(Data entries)
- - - - - - -

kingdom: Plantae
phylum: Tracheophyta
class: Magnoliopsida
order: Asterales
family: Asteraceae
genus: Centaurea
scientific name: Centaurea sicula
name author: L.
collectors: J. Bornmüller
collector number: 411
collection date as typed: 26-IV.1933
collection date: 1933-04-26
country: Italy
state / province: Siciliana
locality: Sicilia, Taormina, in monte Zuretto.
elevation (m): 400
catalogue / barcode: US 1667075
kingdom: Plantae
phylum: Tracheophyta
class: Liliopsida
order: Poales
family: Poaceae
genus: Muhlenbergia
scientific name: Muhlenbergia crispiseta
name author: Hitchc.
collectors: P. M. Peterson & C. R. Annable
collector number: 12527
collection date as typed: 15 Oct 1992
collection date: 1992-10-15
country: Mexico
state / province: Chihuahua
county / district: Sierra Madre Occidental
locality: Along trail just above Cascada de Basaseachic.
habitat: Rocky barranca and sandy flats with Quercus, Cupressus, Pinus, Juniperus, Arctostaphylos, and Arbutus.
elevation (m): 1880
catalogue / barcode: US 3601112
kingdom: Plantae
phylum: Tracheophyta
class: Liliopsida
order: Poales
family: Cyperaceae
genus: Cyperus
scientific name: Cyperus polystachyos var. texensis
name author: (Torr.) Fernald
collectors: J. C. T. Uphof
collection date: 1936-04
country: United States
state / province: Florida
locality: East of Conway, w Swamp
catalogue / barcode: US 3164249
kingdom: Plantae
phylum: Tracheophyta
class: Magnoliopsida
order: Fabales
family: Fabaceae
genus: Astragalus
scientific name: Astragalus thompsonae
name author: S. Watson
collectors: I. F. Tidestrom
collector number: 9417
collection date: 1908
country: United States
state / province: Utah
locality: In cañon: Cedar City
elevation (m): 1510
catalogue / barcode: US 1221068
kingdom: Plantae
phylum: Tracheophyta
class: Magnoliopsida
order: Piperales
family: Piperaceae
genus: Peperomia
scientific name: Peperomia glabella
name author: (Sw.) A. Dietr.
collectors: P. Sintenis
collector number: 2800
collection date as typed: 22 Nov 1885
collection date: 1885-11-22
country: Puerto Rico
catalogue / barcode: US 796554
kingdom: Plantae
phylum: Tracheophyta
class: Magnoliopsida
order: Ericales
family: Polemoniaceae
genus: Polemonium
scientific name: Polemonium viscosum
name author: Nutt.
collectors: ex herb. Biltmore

- - - - - - -

◆ **Exercise aim**:
Please echo the lines above, starting with the line containing "collector number: 411" and ending with the line containing "locality: Along trail", both included.

◆ **Finished answer**:
collector number: 411
collection date as typed: 26-IV.1933
collection date: 1933-04-26
country: Italy
state / province: Siciliana
locality: Sicilia, Taormina, in monte Zuretto.
elevation (m): 400
catalogue / barcode: US 1667075
kingdom: Plantae
phylum: Tracheophyta
class: Liliopsida
order: Poales
family: Poaceae
genus: Muhlenbergia
scientific name: Muhlenbergia crispiseta
name author: Hitchc.
collectors: P. M. Peterson & C. R. Annable
collector number: 12527
collection date as typed: 15 Oct 1992
collection date: 1992-10-15
country: Mexico
state / province: Chihuahua
county / district: Sierra Madre Occidental
locality: Along trail just above Cascada de Basaseachic.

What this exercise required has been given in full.